When a fault indicates a hardware failure, the appropriate and recommended method for clearing the fault is to replace the failed component. This ensures that fault management will notice when the fault has been cleared, and will both extinguish the Service Action Required LEDs and update the ILOM management interfaces to reflect the cleared fault.
You can track and repair together faults that span multiple components by checking which faults have matching UUIDs. For example, DIMMs are faulted in pairs, so that each DIMM has a 50 percent probability that it is faulted. If you clear a fault on one DIMM, the other affected DIMM would also have its fault cleared. Clearing a fault on one component may cause other faults within the system to be cleared automatically.
When a fault is cleared, the following message is logged:
Fault <class> on component <FRU NAC name> cleared
When all faults on a component are cleared, the following message is logged:
Component <FRU NAC name> repaired
For most faults, you can use the management interfaces to manually issue a command to clear a component's fault state.
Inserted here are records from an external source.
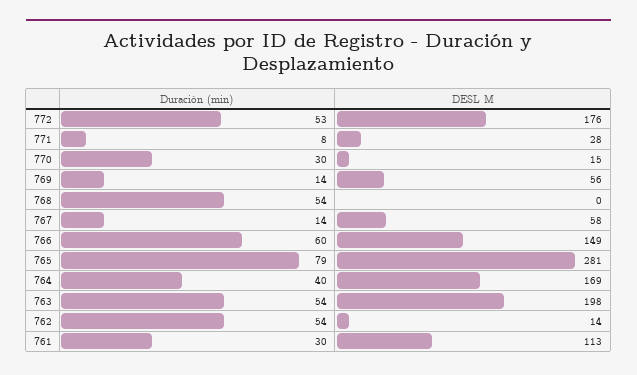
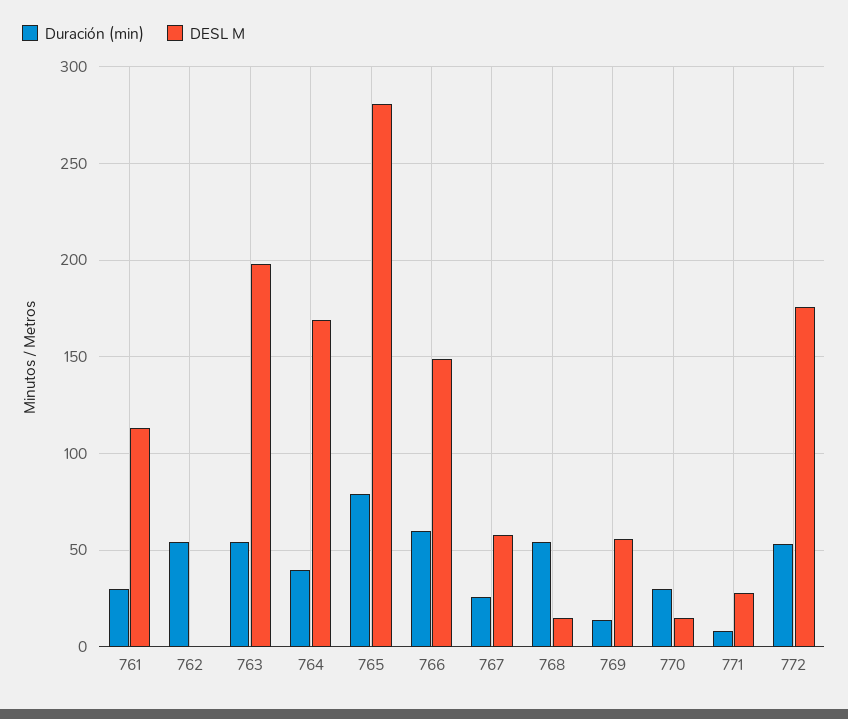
  {
    "Duración (min)": {
      "772": 53,
      "771": 8,
      "770": 30,
      "769": 14,
      "768": 54,
-     "767": 14,
+     "767": 25,
      "766": 60,
      "765": 79,
      "764": 40,
      "763": 54,
      "762": 54,
      "761": 30
    },
    "DESL M": {
      "772": 176,
      "771": 28,
      "770": 15,
      "769": 56,
-     "768": 0,
+     "768": 15,
      "767": 58,
      "766": 149,
      "765": 281,
      "764": 169,
      "763": 198,
-     "762": 14,
+     "762": 0,
      "761": 113
    }
  }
However, if you do so and the component sensors determine that the fault condition still exists, the fault will immediately be declared again.
Determine which system component has experienced a hardware failure.
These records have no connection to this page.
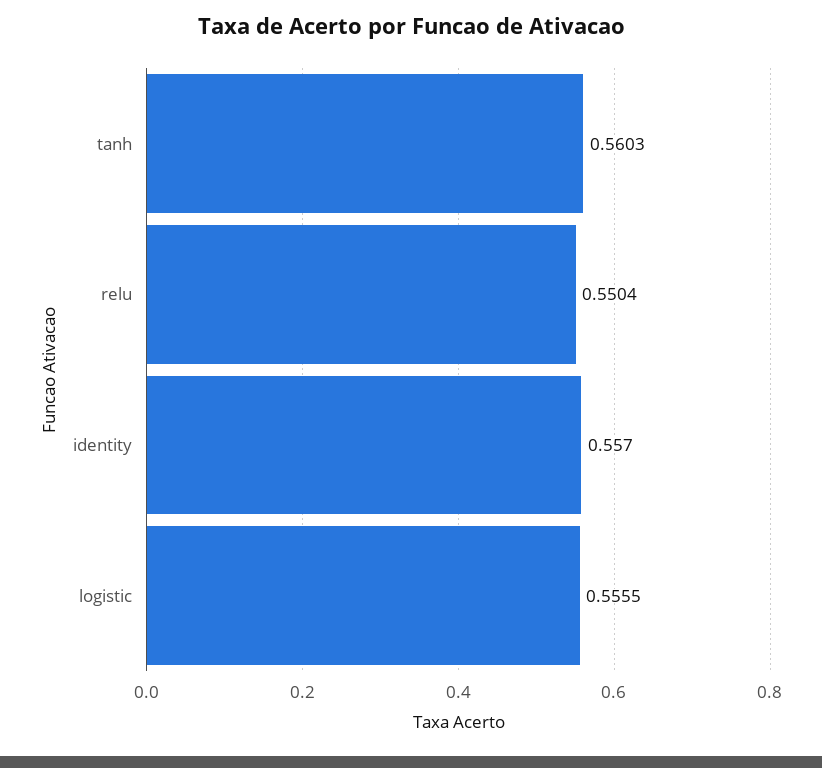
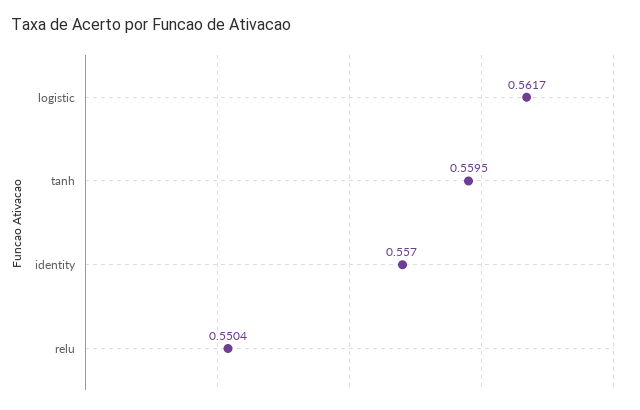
  {
-   "tanh": 0.5603,
+   "tanh": 0.5595,
    "relu": 0.5504,
    "identity": 0.557,
-   "logistic": 0.5555
+   "logistic": 0.5617
  }

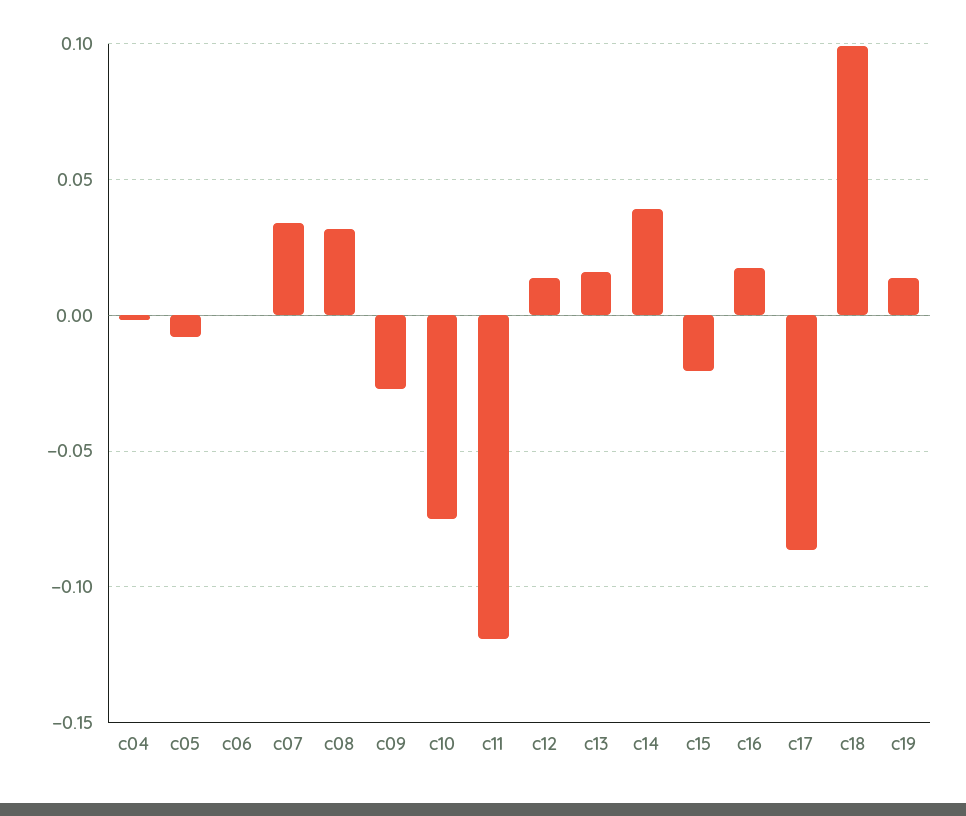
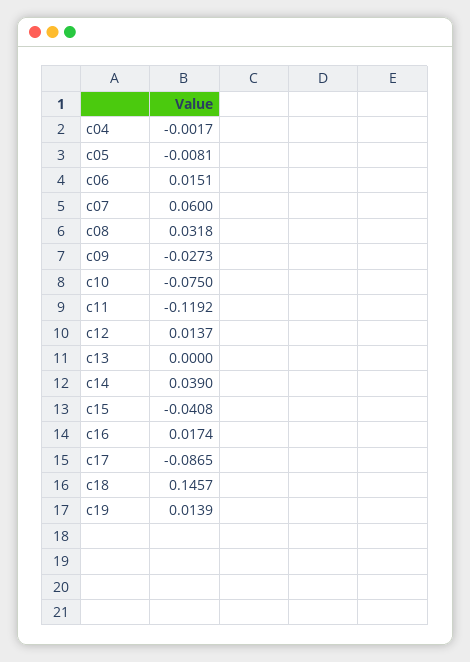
  {
    "c04": -0.0017,
    "c05": -0.0081,
-   "c06": 0,
+   "c06": 0.0151,
-   "c07": 0.035,
+   "c07": 0.06,
    "c08": 0.0318,
    "c09": -0.0273,
    "c10": -0.075,
    "c11": -0.1192,
    "c12": 0.0137,
-   "c13": 0.015,
+   "c13": 0,
    "c14": 0.039,
-   "c15": -0.02,
+   "c15": -0.0408,
    "c16": 0.0174,
    "c17": -0.0865,
-   "c18": 0.1,
+   "c18": 0.1457,
    "c19": 0.0139
  }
Look at the Service Action Required LEDs, the component status (from the ILOM web interface or CLI), and/or the event log to get information about the component failure. (See Determe Whether Hardware Failed.)
Remove and replace the failed component.
If necessary, refer to the hot-plug instructions for the failed component to correctly and safely remove and replace it.
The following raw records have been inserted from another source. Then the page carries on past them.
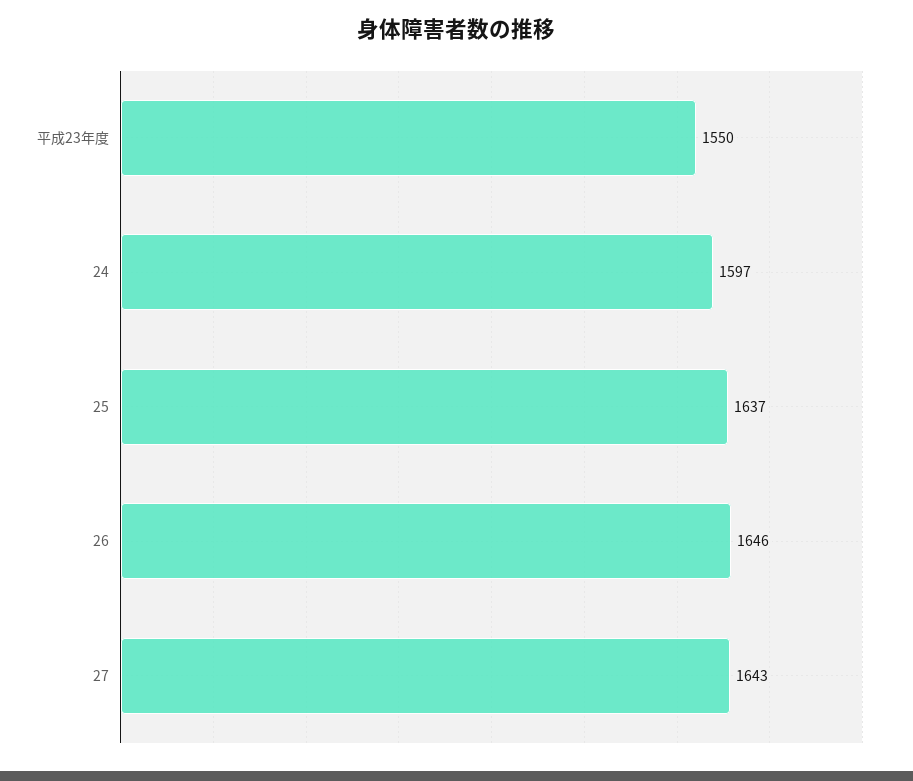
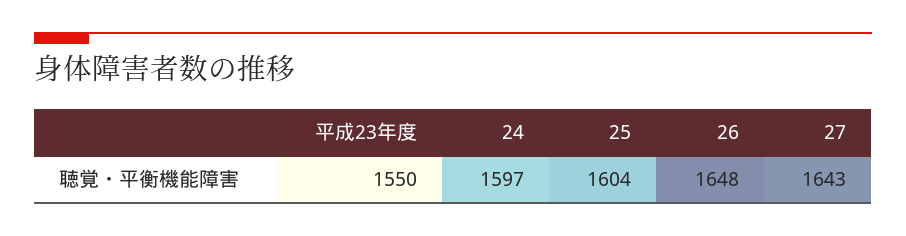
  {
    "平成23年度": 1550,
    "24": 1597,
-   "25": 1637,
+   "25": 1604,
-   "26": 1646,
+   "26": 1648,
    "27": 1643
  }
Monitor the component LEDs and/or the management interfaces to confirm that fault management has cleared the fault.
Manually clearing a fault condition from the ILOM web interface does not correct an underlying hardware failure.
Log in to the ILOM web interface.
Select the System Information tab.
Select the Components tab.
The Components page appears with the Components Management Status table displayed.
Locate the component whose Fault Status is listed as Faulted.
Note that when there is a faulted component, the chassis's Fault Status is also listed as Faulted.
Select the failed component.
Select Clear Fault from the Actions drop-down box.
The component's Fault Status will be updated to OK, and its Service Action Required LED will be extinguished. However, if the fault condition persists, the component will return to its faulted state almost immediately and its Service Action Required LED will be re-illuminated.
Open an ILOM CLI window.
Use the
cd
command to move to the component that has failed.
Use the
show
command to confirm the component's fault_state.
The following example checks the status of rear fan module 0 (/CH/RFM0) and shows that its fault_state = Faulted.
->cd /CH/RFM0
/CH/RFM0 ->show
/CH/RFM0 Targets: SERVICE ACT FAN1_OK FAN2_OK FAN1_SPEED FAN2_SPEED Properties: type = Rear Fan FRU fault_state = Faulted clear_fault_action = (none) prepare_to_remove_status = NotReady prepare_to_remove_action = (none) return_to_service_action = (none) ->
Issue the
set clear_fault_action=true
command for the faulted component.
The following command clears the fault state for rear fan module 0 (/CH/RFM0):
set /CH/RFM0 clear_fault_action=true
You can use the
show
command again to confirm that the fault_state has changed to OK. However, if the fault condition persists,
the component will return to its faulted state almost immediately.